Abstract
While the science community continues to ask how its responsibility to society needs to be expressed in the modern world, higher education grapples with issues of its own, including issues embroiled in the perennial tug‐of‐war between principle and economic pragmatism. In this paper, the authors give an account of the origins and development of a new undergraduate course in ‘ecological agriculture’ at a regional Australian university campus. In this story, the tug‐of‐war is dragged strongly back to central issues of purpose and philosophy. Supplementary pragmatic information included are summaries from the feedback from students who have undergone the course and members of the relevant industry obtained through the course evaluations done in the years 2002–2005; moreover, a brief explanation as to how the obstacles faced were met in launching the programme has also been included.
Notes
1. Was known as the Orange Agricultural College between 1975–2000, known as the Faculty of Rural Management, The University of Sydney between 2000–2005.
2. Holarchy is a term used to refer to hierarchy. A natural hierarchy is simply an order towards increasing wholeness such as: particles to atoms to cells to organisms or letters to words to sentences to paragraphs. The whole of one level becomes a part of the whole of the next. Each component in the examples chosen represents a holon, which is in turn a sub‐holon of a greater holon (Wilber, Citation2000).
----------------------------------------
Copy out the abstract and notes on the ecological agriculture course in full, word for word.

## Record set:
----------------------------------------
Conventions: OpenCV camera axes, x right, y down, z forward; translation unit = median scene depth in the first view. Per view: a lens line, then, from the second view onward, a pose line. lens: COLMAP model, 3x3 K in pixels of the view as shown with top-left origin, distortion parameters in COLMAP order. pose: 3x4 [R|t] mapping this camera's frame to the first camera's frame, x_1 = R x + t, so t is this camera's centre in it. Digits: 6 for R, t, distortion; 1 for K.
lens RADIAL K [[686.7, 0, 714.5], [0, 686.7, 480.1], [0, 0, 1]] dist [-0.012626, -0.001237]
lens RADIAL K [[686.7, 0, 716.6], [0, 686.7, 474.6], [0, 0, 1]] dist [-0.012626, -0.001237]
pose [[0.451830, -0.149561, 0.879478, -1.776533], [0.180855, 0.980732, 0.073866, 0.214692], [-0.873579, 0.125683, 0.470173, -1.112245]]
----------------------------------------
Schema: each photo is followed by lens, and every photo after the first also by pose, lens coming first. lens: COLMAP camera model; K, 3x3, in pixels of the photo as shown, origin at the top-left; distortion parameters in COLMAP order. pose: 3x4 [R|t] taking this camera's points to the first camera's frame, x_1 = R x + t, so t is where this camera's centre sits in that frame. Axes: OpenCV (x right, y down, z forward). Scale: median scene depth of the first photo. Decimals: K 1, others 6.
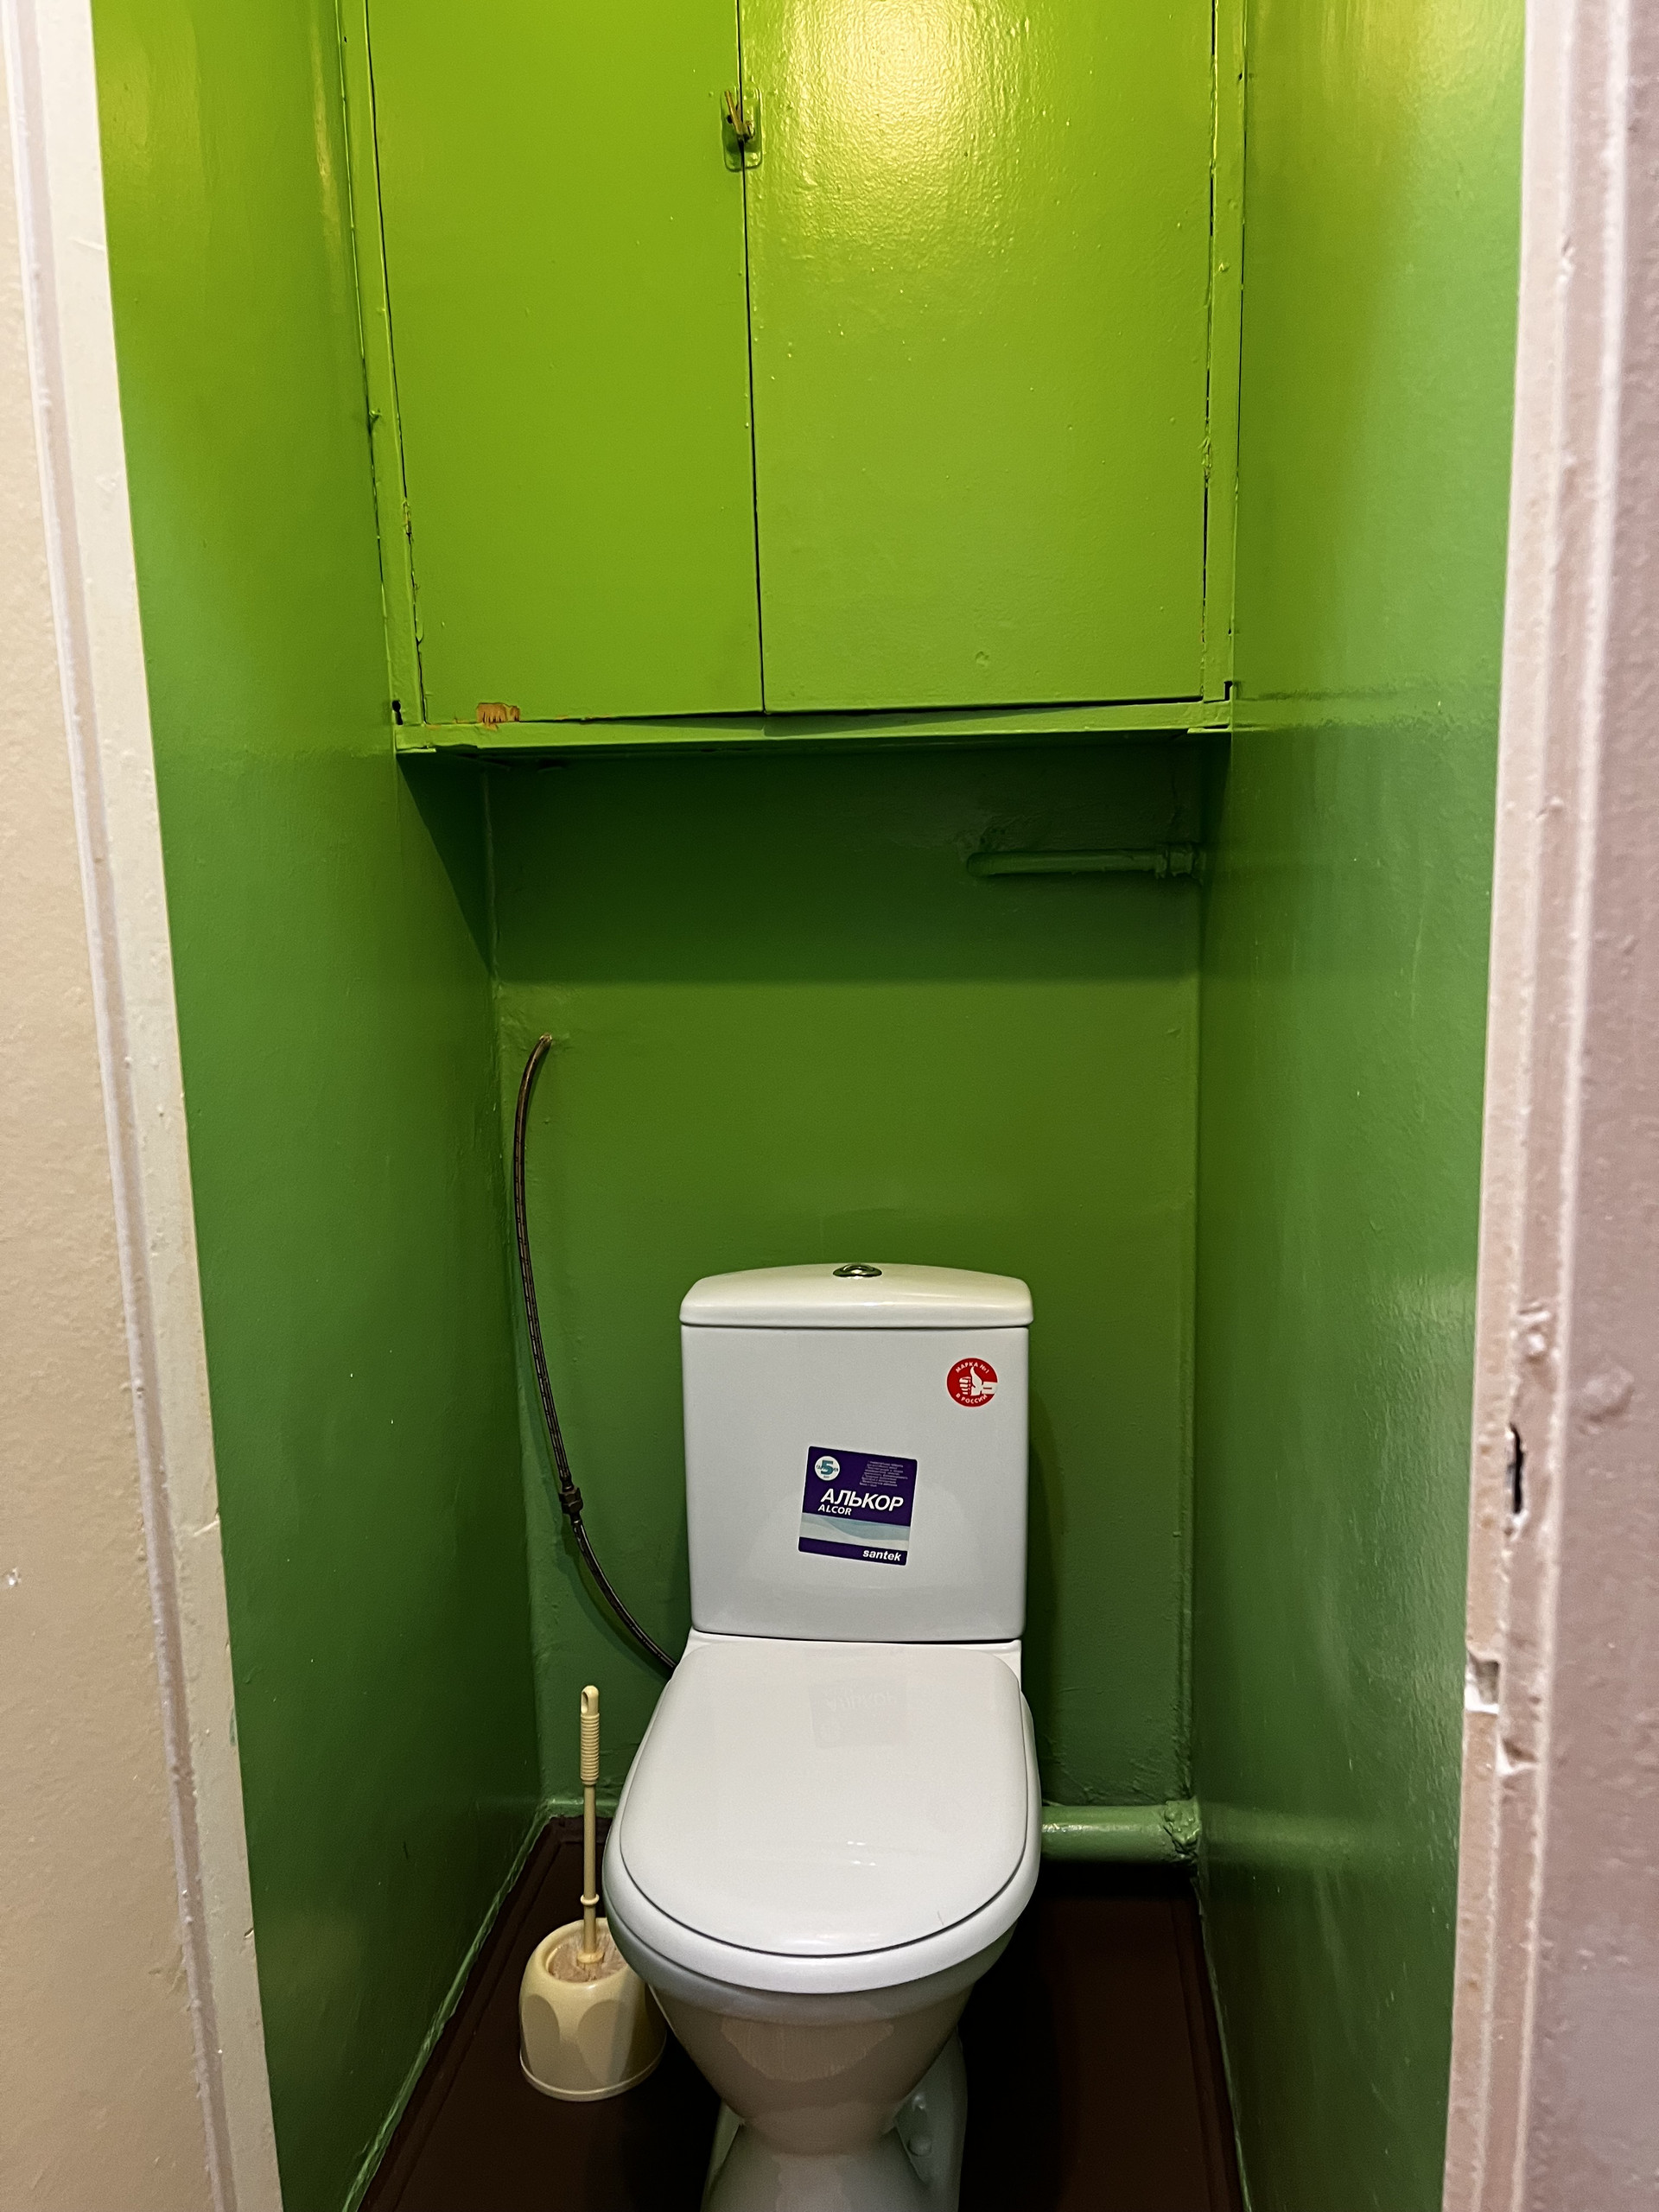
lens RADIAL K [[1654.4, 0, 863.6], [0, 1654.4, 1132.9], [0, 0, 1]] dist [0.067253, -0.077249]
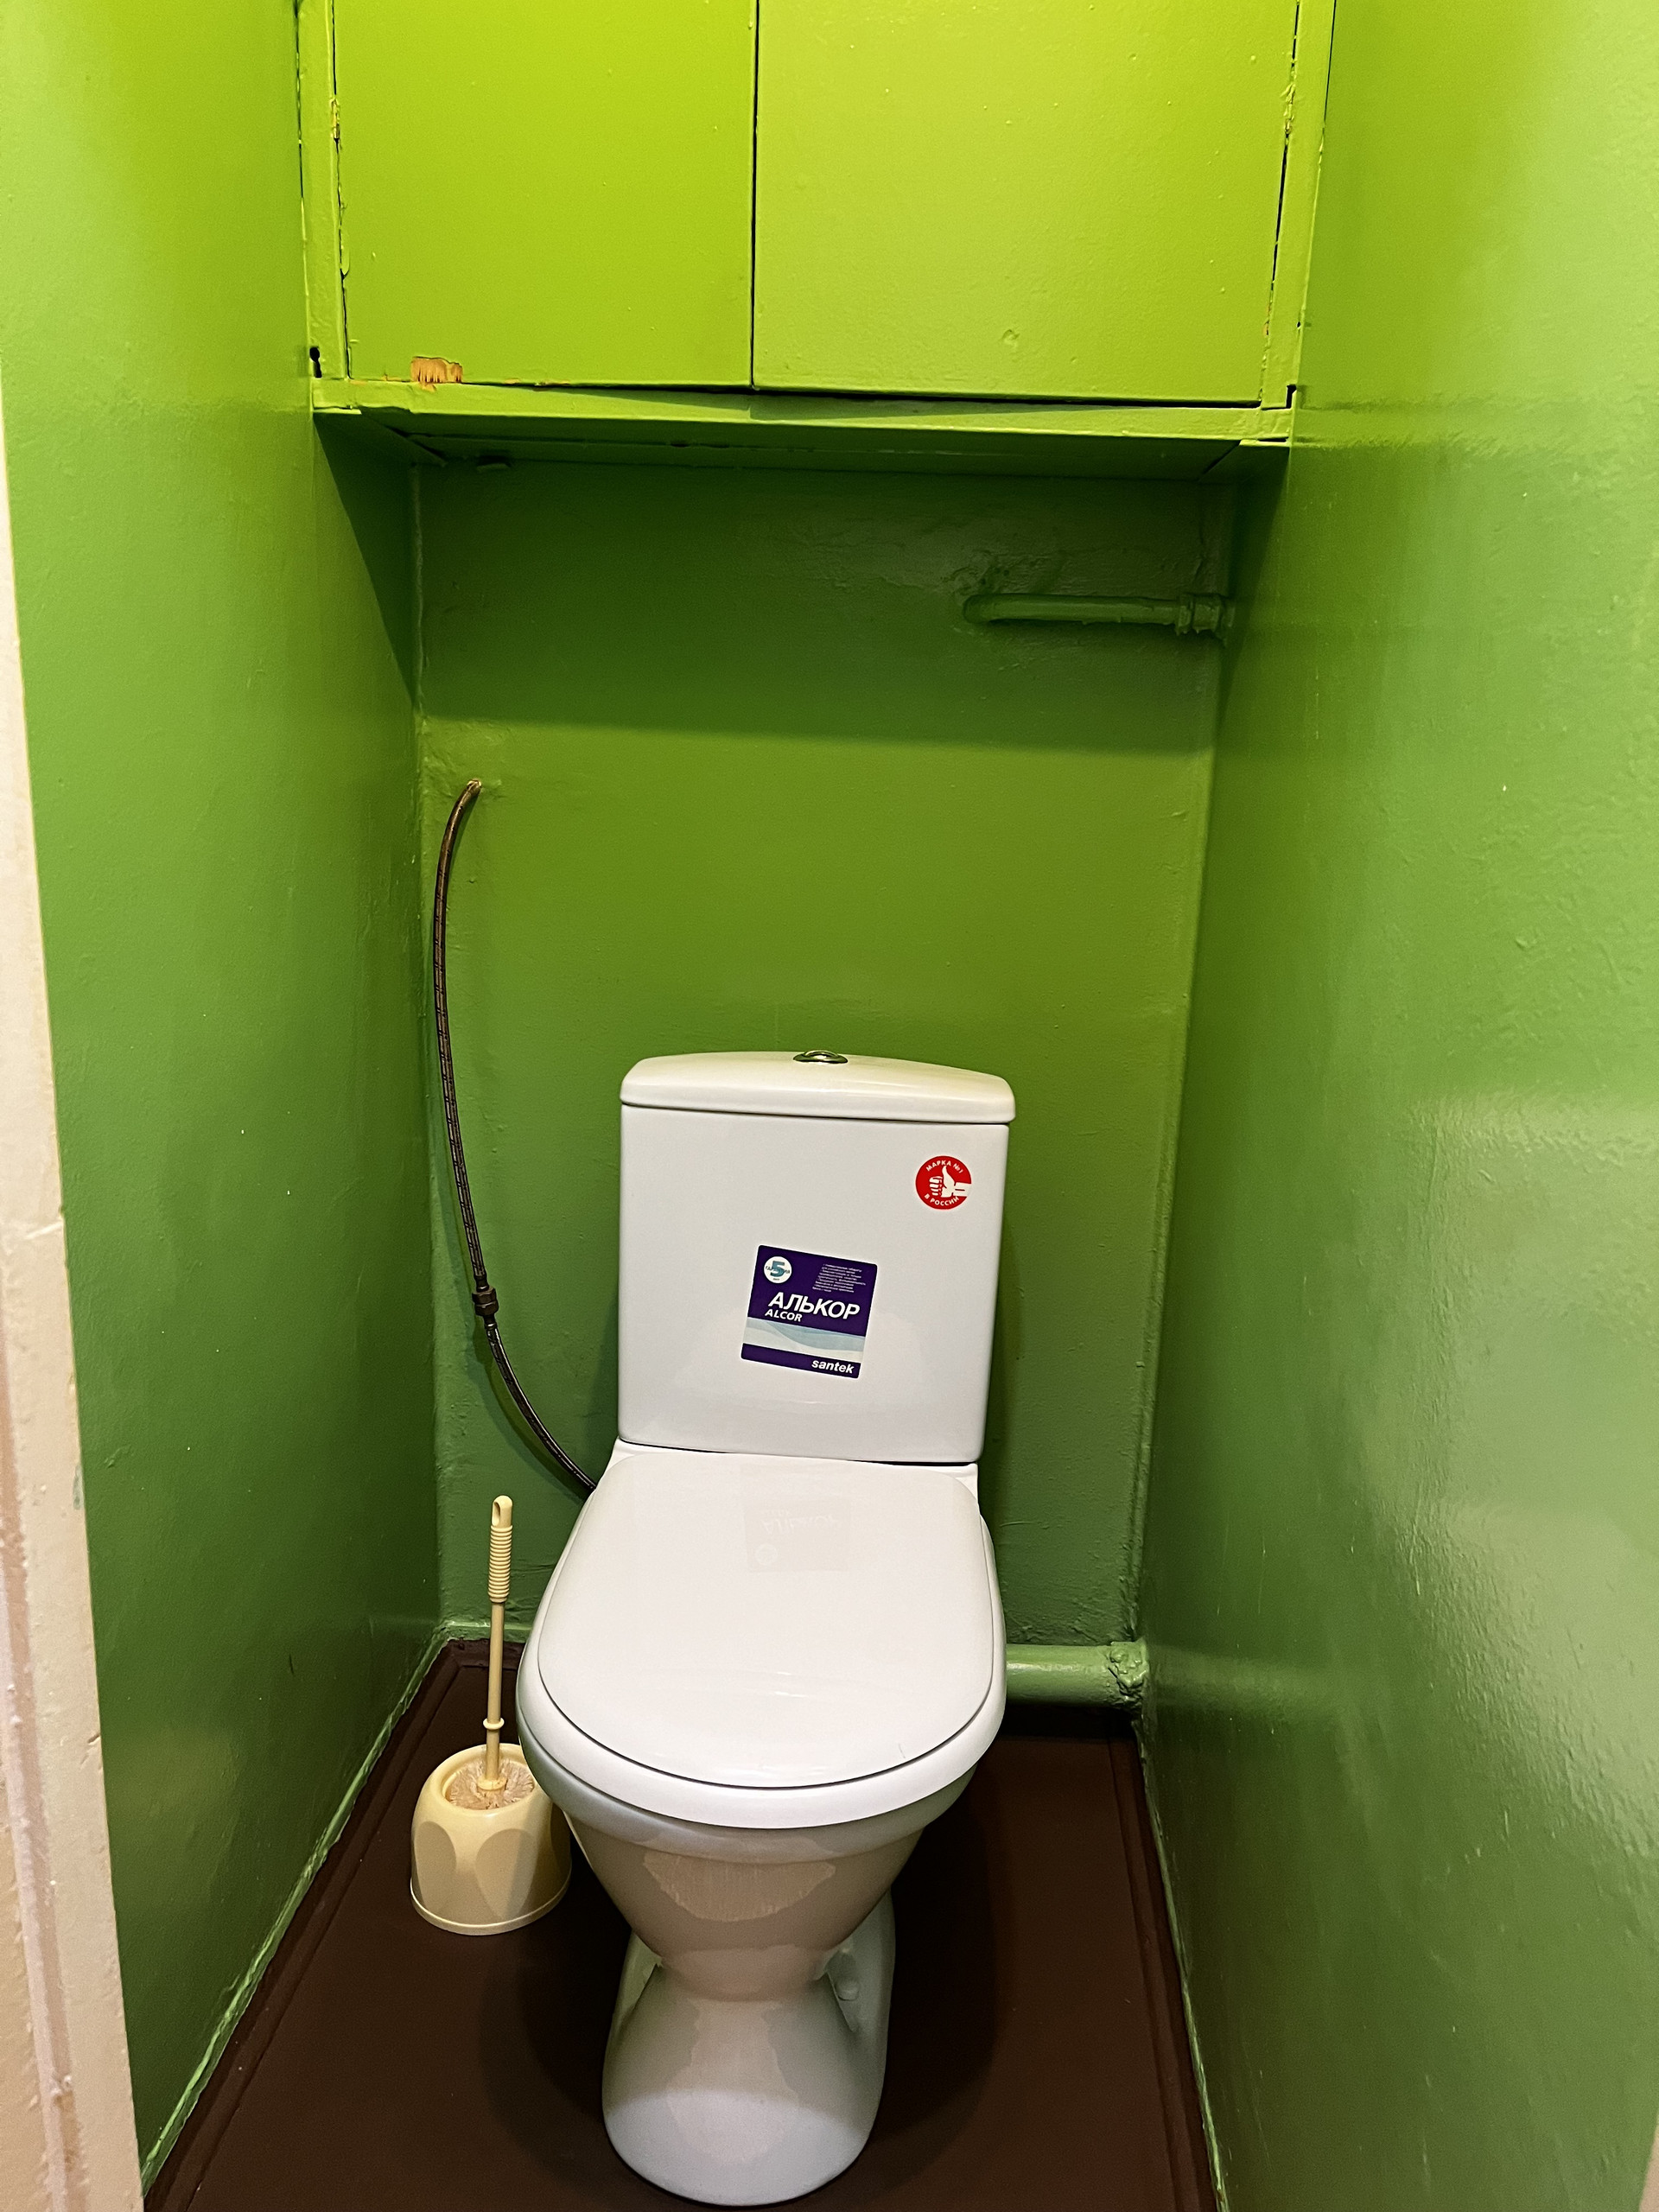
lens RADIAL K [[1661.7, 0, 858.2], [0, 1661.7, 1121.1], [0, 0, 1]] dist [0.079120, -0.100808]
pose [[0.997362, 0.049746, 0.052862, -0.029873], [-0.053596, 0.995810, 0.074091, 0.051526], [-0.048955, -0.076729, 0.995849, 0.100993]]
----------------------------------------
## Response area:
Abstract
While the science community continues to ask how its responsibility to society needs to be expressed in the modern world, higher education grapples with issues of its own, including issues embroiled in the perennial tug‐of‐war between principle and economic pragmatism. In this paper, the authors give an account of the origins and development of a new undergraduate course in ‘ecological agriculture’ at a regional Australian university campus. In this story, the tug‐of‐war is dragged strongly back to central issues of purpose and philosophy. Supplementary pragmatic information included are summaries from the feedback from students who have undergone the course and members of the relevant industry obtained through the course evaluations done in the years 2002–2005; moreover, a brief explanation as to how the obstacles faced were met in launching the programme has also been included.
Notes
1. Was known as the Orange Agricultural College between 1975–2000, known as the Faculty of Rural Management, The University of Sydney between 2000–2005.
2. Holarchy is a term used to refer to hierarchy. A natural hierarchy is simply an order towards increasing wholeness such as: particles to atoms to cells to organisms or letters to words to sentences to paragraphs. The whole of one level becomes a part of the whole of the next. Each component in the examples chosen represents a holon, which is in turn a sub‐holon of a greater holon (Wilber, Citation2000).